At the Berkeley Art Center, the six graduating artists of UC Berkeley’s MFA program showcase the culmination of two years of artistic development and experimentation. Investigating studio habits, nearby mudflats and the Bay Area at large, their very different practices combine into a collective artistic accomplishment.
Lee Lavy presents a video performance simulating the subterranean effects of an earthquake in his own studio, resulting in a mass of soil and broken concrete. Leslie Dreyer’s work documents her activist interventions addressing the local foreclosure epidemic. Matt Smith Chavez, who refers to himself as an “imagemaker,” blends painting, photography and printmaking in an approach shifting between diagrams, abstraction and advertising.

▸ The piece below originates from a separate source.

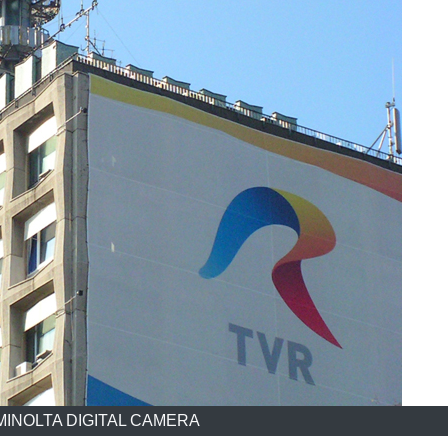
MINOLTA DIGITAL CAMERA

Photographer Michelle Ott proves even seasoned artists experience dramatic growth during graduate school. In Antarctica With/Without, a series she began in 1999, she photographs scenes around research stations in Antarctica, often cutting the prints to remove signs of people. Ott’s work in the MFA show takes her pre-existing interests into unexpected terrain.
From a distance, the photographs in her Redirected Objects series look empty, but slight variations in color reveal abstract forms and meticulous hand-cut patterns in the prints. The images are scans of everyday objects (a plastic cup) made nearly invisible by shining light above the scanner while capturing the image. As in her previous work, these photographs expose human culture through negation and obfuscation.
Of studying at a research university, Ott says, “Taking classes in other departments (in my case, in Geography and New Media Studies) allowed me to identify new contexts within which to place what I do in the studio.”
“I wanted to leave the range of comfort I had set up for myself,” she says, “and give attention to lines of thinking I hadn't been following through on.”